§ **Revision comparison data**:
★ ★ ★ ★ ★ ★ ★

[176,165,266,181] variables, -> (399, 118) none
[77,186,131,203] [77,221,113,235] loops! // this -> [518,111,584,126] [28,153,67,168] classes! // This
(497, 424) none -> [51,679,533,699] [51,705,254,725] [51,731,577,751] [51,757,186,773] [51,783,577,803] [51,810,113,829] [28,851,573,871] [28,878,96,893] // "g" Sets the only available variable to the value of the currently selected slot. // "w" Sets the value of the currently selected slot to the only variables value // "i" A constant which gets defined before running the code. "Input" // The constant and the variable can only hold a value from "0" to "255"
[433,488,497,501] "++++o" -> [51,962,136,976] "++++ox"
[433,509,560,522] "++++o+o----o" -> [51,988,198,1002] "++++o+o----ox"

★ ★ ★ ★ ★ ★ ★

§ **Exercise description**: What is needed is an exact restatement of every record above.

§ **Response for this exercise**:
[176,165,266,181] variables, -> (399, 118) none
[77,186,131,203] [77,221,113,235] loops! // this -> [518,111,584,126] [28,153,67,168] classes! // This
(497, 424) none -> [51,679,533,699] [51,705,254,725] [51,731,577,751] [51,757,186,773] [51,783,577,803] [51,810,113,829] [28,851,573,871] [28,878,96,893] // "g" Sets the only available variable to the value of the currently selected slot. // "w" Sets the value of the currently selected slot to the only variables value // "i" A constant which gets defined before running the code. "Input" // The constant and the variable can only hold a value from "0" to "255"
[433,488,497,501] "++++o" -> [51,962,136,976] "++++ox"
[433,509,560,522] "++++o+o----o" -> [51,988,198,1002] "++++o+o----ox"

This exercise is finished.